Top of Material provided
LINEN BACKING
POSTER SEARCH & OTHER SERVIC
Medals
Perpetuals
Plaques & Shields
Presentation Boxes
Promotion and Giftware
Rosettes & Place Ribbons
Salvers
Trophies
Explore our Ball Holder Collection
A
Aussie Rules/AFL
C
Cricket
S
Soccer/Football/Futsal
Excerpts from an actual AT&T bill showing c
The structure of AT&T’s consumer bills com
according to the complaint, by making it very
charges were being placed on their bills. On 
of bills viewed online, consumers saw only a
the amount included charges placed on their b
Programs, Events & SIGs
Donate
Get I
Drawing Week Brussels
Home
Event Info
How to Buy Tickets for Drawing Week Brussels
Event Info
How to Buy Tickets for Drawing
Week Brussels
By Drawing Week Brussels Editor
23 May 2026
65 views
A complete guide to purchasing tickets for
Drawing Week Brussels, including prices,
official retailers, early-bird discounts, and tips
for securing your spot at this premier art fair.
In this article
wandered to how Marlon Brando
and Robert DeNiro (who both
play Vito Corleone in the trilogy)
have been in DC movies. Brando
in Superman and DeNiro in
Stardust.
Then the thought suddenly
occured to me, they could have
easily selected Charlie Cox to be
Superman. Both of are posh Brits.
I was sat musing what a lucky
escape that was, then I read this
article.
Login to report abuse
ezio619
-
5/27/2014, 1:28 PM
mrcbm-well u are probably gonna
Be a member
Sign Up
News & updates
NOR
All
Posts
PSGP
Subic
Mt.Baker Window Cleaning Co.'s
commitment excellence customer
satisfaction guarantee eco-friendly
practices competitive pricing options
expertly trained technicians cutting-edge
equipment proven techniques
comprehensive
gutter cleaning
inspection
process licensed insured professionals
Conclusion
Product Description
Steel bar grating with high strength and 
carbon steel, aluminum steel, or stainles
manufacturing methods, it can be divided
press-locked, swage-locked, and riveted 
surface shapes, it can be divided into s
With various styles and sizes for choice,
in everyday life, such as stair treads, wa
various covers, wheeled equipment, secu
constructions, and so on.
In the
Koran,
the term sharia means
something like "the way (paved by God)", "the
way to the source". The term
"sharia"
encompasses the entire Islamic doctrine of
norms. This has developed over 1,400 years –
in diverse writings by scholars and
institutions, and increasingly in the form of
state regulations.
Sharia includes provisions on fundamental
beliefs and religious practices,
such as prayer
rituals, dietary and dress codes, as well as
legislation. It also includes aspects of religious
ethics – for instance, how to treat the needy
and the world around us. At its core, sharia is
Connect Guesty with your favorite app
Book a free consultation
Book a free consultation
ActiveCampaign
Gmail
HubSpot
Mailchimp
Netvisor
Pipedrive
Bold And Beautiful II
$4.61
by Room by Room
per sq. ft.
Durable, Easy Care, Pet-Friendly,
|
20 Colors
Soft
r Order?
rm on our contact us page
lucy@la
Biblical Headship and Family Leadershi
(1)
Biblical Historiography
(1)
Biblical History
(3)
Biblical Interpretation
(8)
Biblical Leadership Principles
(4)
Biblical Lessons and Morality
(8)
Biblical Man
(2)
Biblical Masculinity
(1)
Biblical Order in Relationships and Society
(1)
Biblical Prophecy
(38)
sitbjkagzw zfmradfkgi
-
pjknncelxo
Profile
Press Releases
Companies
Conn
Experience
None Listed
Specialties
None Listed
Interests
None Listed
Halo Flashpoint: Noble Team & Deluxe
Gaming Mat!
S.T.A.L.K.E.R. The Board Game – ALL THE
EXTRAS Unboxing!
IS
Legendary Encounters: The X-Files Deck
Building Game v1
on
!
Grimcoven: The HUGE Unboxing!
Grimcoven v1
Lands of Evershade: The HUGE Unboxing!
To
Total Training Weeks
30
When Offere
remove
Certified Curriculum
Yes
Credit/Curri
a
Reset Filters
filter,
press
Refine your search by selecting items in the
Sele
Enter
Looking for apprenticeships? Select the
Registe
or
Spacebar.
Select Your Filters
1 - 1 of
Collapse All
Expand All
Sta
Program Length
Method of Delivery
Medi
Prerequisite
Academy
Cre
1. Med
Bottom of Material provided
### Exercise instructions
Repeat each record word for word.

### Finished task
LINEN BACKING
POSTER SEARCH & OTHER SERVIC
Medals
Perpetuals
Plaques & Shields
Presentation Boxes
Promotion and Giftware
Rosettes & Place Ribbons
Salvers
Trophies
Explore our Ball Holder Collection
A
Aussie Rules/AFL
C
Cricket
S
Soccer/Football/Futsal
Excerpts from an actual AT&T bill showing c
The structure of AT&T’s consumer bills com
according to the complaint, by making it very
charges were being placed on their bills. On 
of bills viewed online, consumers saw only a
the amount included charges placed on their b
Programs, Events & SIGs
Donate
Get I
Drawing Week Brussels
Home
Event Info
How to Buy Tickets for Drawing Week Brussels
Event Info
How to Buy Tickets for Drawing
Week Brussels
By Drawing Week Brussels Editor
23 May 2026
65 views
A complete guide to purchasing tickets for
Drawing Week Brussels, including prices,
official retailers, early-bird discounts, and tips
for securing your spot at this premier art fair.
In this article
wandered to how Marlon Brando
and Robert DeNiro (who both
play Vito Corleone in the trilogy)
have been in DC movies. Brando
in Superman and DeNiro in
Stardust.
Then the thought suddenly
occured to me, they could have
easily selected Charlie Cox to be
Superman. Both of are posh Brits.
I was sat musing what a lucky
escape that was, then I read this
article.
Login to report abuse
ezio619
-
5/27/2014, 1:28 PM
mrcbm-well u are probably gonna
Be a member
Sign Up
News & updates
NOR
All
Posts
PSGP
Subic
Mt.Baker Window Cleaning Co.'s
commitment excellence customer
satisfaction guarantee eco-friendly
practices competitive pricing options
expertly trained technicians cutting-edge
equipment proven techniques
comprehensive
gutter cleaning
inspection
process licensed insured professionals
Conclusion
Product Description
Steel bar grating with high strength and 
carbon steel, aluminum steel, or stainles
manufacturing methods, it can be divided
press-locked, swage-locked, and riveted 
surface shapes, it can be divided into s
With various styles and sizes for choice,
in everyday life, such as stair treads, wa
various covers, wheeled equipment, secu
constructions, and so on.
In the
Koran,
the term sharia means
something like "the way (paved by God)", "the
way to the source". The term
"sharia"
encompasses the entire Islamic doctrine of
norms. This has developed over 1,400 years –
in diverse writings by scholars and
institutions, and increasingly in the form of
state regulations.
Sharia includes provisions on fundamental
beliefs and religious practices,
such as prayer
rituals, dietary and dress codes, as well as
legislation. It also includes aspects of religious
ethics – for instance, how to treat the needy
and the world around us. At its core, sharia is
Connect Guesty with your favorite app
Book a free consultation
Book a free consultation
ActiveCampaign
Gmail
HubSpot
Mailchimp
Netvisor
Pipedrive
Bold And Beautiful II
$4.61
by Room by Room
per sq. ft.
Durable, Easy Care, Pet-Friendly,
|
20 Colors
Soft
r Order?
rm on our contact us page
lucy@la
Biblical Headship and Family Leadershi
(1)
Biblical Historiography
(1)
Biblical History
(3)
Biblical Interpretation
(8)
Biblical Leadership Principles
(4)
Biblical Lessons and Morality
(8)
Biblical Man
(2)
Biblical Masculinity
(1)
Biblical Order in Relationships and Society
(1)
Biblical Prophecy
(38)
sitbjkagzw zfmradfkgi
-
pjknncelxo
Profile
Press Releases
Companies
Conn
Experience
None Listed
Specialties
None Listed
Interests
None Listed
Halo Flashpoint: Noble Team & Deluxe
Gaming Mat!
S.T.A.L.K.E.R. The Board Game – ALL THE
EXTRAS Unboxing!
IS
Legendary Encounters: The X-Files Deck
Building Game v1
on
!
Grimcoven: The HUGE Unboxing!
Grimcoven v1
Lands of Evershade: The HUGE Unboxing!
To
Total Training Weeks
30
When Offere
remove
Certified Curriculum
Yes
Credit/Curri
a
Reset Filters
filter,
press
Refine your search by selecting items in the
Sele
Enter
Looking for apprenticeships? Select the
Registe
or
Spacebar.
Select Your Filters
1 - 1 of
Collapse All
Expand All
Sta
Program Length
Method of Delivery
Medi
Prerequisite
Academy
Cre
1. Med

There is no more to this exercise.